**Stored data entries:**
■ ■ ■
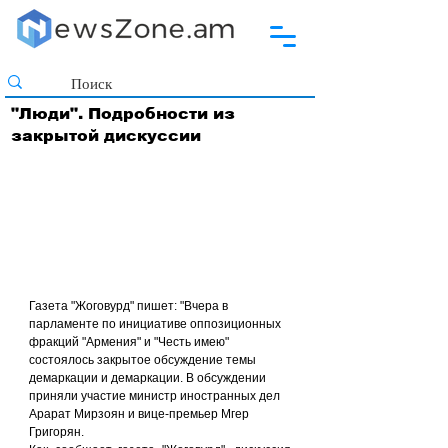
"Люди". Подробности из
закрытой дискуссии
Газета "Жоговурд" пишет: "Вчера в 
парламенте по инициативе оппозиционных 
фракций "Армения" и "Честь имею" 
состоялось закрытое обсуждение темы 
демаркации и демаркации. В обсуждении 
приняли участие министр иностранных дел 
Арарат Мирзоян и вице-премьер Мгер 
Григорян.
■ ■ ■
**Problem:**
Set the records down again exactly as given, and leave the pictures out.

**Final answer:**
"Люди". Подробности из
закрытой дискуссии
Газета "Жоговурд" пишет: "Вчера в 
парламенте по инициативе оппозиционных 
фракций "Армения" и "Честь имею" 
состоялось закрытое обсуждение темы 
демаркации и демаркации. В обсуждении 
приняли участие министр иностранных дел 
Арарат Мирзоян и вице-премьер Мгер 
Григорян.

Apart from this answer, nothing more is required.